Si la lutte contre Boko Haram est une réalité, il ne faudrait pas oublier que cette lutte est menée par les fils du Tchad, mais pas que par Idriss Déby et son clan. Ceux qui pensent et vendent ce logiciel sont en majorité les laquais du régime Déby qui tirent leurs dividendes illicitement sur le dos du peuple tchadien. Partout, c’est des Tchadiens multiformes dans l’armée qui meurent sans aucune compensation pour leurs familles.

La lutte au nom du terrorisme ne peut justifier le maintien d’un homme, d’un dictateur contre son peuple.

Depuis la chute du président soudanais Omar El-Béchir, le régime Déby porte un deuil profond, car il vient de perdre là un soutien inamovible. Tous ses services sécuritaires sont en alerte permanente. Le ministre de la Défense, la direction générale de Police, le ministre de la Sécurité, l’ANS, tous intiment l’ordre et instruisent à la vigilance.

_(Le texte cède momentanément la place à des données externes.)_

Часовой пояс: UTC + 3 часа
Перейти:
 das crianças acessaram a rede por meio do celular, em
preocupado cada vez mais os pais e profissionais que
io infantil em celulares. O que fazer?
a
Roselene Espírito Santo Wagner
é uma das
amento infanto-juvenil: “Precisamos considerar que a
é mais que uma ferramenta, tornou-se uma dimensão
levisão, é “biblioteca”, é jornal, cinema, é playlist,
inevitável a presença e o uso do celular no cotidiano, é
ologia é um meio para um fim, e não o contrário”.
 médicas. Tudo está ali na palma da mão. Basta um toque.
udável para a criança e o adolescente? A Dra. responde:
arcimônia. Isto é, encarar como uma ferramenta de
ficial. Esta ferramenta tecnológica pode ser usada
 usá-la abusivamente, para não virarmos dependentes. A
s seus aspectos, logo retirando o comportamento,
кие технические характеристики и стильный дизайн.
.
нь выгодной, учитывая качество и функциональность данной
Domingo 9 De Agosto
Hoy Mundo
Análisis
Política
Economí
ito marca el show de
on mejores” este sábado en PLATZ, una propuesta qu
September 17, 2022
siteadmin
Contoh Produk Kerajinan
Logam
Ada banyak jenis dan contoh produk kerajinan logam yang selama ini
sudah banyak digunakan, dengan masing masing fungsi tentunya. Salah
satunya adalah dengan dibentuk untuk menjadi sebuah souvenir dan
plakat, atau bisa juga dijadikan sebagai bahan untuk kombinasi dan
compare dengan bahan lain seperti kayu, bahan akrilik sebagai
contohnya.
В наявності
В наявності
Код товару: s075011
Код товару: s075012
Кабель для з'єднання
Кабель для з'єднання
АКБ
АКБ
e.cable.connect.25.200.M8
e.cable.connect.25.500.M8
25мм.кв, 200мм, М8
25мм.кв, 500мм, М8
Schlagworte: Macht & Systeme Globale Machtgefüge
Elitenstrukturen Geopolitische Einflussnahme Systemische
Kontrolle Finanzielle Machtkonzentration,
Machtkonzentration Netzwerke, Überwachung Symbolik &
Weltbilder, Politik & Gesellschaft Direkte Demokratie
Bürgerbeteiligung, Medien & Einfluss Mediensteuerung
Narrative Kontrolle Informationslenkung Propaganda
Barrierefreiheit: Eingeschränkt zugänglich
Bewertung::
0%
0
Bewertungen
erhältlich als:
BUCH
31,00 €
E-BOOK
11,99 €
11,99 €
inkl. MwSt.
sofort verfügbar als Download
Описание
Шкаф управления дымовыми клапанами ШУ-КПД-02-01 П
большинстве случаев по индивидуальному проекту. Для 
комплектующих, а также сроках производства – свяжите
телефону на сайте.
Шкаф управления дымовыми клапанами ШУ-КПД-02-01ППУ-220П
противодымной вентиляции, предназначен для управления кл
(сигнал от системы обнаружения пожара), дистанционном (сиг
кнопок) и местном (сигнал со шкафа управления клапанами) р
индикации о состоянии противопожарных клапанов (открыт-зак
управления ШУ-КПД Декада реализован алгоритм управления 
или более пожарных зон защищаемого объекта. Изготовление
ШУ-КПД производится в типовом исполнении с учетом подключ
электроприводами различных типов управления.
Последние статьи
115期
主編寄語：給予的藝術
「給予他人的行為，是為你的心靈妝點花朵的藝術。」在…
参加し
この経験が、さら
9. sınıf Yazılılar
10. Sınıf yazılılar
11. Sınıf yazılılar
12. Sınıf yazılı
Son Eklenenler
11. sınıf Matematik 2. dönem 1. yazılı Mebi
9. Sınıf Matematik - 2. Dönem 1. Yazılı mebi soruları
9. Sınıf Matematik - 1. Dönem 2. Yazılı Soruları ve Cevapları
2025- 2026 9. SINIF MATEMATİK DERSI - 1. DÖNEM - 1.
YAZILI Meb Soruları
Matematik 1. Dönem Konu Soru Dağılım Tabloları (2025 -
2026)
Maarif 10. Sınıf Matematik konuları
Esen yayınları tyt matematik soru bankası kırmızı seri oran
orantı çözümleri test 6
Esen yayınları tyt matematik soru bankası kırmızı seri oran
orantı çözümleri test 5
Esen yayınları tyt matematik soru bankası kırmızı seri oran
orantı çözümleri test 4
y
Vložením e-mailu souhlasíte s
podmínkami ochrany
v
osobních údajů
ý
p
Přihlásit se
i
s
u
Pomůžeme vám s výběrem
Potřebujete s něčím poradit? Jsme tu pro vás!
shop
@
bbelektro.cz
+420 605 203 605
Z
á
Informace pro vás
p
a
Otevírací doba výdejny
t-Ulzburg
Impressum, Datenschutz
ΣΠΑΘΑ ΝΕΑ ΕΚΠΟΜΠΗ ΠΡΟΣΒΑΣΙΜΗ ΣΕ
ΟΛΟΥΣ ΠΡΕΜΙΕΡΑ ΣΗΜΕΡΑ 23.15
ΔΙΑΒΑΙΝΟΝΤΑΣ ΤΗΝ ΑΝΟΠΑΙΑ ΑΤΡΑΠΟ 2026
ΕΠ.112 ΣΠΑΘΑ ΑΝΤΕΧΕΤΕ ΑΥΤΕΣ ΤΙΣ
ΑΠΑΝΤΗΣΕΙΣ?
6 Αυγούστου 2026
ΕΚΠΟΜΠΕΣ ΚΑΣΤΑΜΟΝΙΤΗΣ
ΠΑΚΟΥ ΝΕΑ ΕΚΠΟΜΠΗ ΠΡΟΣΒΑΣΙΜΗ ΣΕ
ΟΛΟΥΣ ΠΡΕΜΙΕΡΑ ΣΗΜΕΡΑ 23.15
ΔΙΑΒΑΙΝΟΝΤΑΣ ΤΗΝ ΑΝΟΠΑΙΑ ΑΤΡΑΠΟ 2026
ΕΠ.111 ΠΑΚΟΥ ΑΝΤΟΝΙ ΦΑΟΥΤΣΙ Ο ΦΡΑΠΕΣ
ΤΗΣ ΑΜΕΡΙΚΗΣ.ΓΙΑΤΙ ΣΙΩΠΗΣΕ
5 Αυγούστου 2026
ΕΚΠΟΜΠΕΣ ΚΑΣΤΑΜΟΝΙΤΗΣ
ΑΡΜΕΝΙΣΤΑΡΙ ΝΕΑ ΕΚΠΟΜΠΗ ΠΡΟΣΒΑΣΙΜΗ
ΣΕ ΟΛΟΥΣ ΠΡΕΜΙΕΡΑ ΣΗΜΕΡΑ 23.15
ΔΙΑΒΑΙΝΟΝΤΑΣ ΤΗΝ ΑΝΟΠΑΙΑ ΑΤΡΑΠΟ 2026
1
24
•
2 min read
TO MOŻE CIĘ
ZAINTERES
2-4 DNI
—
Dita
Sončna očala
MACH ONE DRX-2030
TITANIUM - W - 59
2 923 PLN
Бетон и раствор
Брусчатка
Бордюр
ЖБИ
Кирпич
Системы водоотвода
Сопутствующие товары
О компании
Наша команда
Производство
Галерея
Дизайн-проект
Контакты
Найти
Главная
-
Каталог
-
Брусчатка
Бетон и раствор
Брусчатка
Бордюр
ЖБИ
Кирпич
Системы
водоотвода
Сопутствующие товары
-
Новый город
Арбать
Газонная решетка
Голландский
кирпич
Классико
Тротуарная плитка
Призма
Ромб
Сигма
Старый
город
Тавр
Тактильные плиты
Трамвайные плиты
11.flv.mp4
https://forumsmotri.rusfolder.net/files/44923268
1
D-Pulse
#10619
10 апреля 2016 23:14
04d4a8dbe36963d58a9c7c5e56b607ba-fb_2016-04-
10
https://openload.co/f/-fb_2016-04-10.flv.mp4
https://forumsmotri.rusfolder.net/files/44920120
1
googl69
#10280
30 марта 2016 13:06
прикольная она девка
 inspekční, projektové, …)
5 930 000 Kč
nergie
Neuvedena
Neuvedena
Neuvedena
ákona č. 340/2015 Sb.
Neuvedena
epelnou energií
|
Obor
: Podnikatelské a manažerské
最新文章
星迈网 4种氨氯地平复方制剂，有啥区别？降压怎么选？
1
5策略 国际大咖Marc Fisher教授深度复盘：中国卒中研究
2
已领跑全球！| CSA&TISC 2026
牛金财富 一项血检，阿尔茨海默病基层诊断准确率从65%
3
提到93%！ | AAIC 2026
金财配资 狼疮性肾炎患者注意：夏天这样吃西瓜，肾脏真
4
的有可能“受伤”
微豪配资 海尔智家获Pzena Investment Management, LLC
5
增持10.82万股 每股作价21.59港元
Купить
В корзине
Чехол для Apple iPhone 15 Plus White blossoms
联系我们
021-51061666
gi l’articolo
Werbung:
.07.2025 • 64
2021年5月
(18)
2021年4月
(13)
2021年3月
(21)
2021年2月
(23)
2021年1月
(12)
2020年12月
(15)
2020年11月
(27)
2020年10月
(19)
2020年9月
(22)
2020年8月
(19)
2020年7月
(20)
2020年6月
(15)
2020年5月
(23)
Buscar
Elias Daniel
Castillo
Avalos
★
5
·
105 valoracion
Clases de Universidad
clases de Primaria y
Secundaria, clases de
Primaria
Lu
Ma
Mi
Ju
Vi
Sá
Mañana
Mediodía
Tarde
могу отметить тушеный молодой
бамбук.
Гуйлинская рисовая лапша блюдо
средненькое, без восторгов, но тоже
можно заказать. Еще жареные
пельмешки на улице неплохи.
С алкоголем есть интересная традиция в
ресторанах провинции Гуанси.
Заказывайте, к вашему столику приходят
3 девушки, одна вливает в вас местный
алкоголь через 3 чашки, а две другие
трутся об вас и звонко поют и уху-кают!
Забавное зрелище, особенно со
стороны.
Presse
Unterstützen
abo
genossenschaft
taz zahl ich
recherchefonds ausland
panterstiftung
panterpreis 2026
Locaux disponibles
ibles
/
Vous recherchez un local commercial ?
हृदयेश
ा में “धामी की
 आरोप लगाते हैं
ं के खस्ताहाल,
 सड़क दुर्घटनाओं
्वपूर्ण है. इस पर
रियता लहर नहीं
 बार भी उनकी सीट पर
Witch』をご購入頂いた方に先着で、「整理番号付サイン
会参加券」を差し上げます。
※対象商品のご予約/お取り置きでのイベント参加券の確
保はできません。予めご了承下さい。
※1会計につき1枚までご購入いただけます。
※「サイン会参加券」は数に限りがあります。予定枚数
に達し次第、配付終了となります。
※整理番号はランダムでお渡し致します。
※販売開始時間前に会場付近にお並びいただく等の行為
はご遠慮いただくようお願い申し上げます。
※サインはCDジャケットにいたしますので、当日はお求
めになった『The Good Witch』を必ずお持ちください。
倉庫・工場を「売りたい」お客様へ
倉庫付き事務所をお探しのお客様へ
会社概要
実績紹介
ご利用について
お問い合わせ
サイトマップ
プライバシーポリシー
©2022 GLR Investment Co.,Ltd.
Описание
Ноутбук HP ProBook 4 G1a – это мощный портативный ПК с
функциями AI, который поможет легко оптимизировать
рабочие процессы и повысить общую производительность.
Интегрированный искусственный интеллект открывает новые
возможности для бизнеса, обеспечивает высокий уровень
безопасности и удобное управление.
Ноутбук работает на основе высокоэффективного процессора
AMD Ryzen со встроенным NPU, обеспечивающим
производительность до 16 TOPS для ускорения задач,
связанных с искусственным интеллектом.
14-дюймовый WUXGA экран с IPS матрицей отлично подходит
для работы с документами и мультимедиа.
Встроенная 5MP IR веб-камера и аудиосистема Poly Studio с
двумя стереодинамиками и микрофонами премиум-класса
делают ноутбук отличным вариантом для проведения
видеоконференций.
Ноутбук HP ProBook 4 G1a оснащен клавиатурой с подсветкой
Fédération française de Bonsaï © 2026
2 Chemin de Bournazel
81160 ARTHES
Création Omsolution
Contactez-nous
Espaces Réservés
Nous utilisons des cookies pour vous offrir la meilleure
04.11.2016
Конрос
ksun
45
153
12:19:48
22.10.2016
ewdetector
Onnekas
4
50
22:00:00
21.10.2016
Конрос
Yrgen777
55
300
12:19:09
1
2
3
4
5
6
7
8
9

Si à N’Djamena, comme par hasard on appréhende un soldat de Boko-Haram, il faut faire attention à la manipulation du régime qui fait de cet aspect son fonds de commerce. Mais les Tchadiens ont compris, la jeunesse tchadienne est très consciente des manipulations. Avec l’effacement de la dictature au Soudan, plus rien ne sera pareil… À suivre.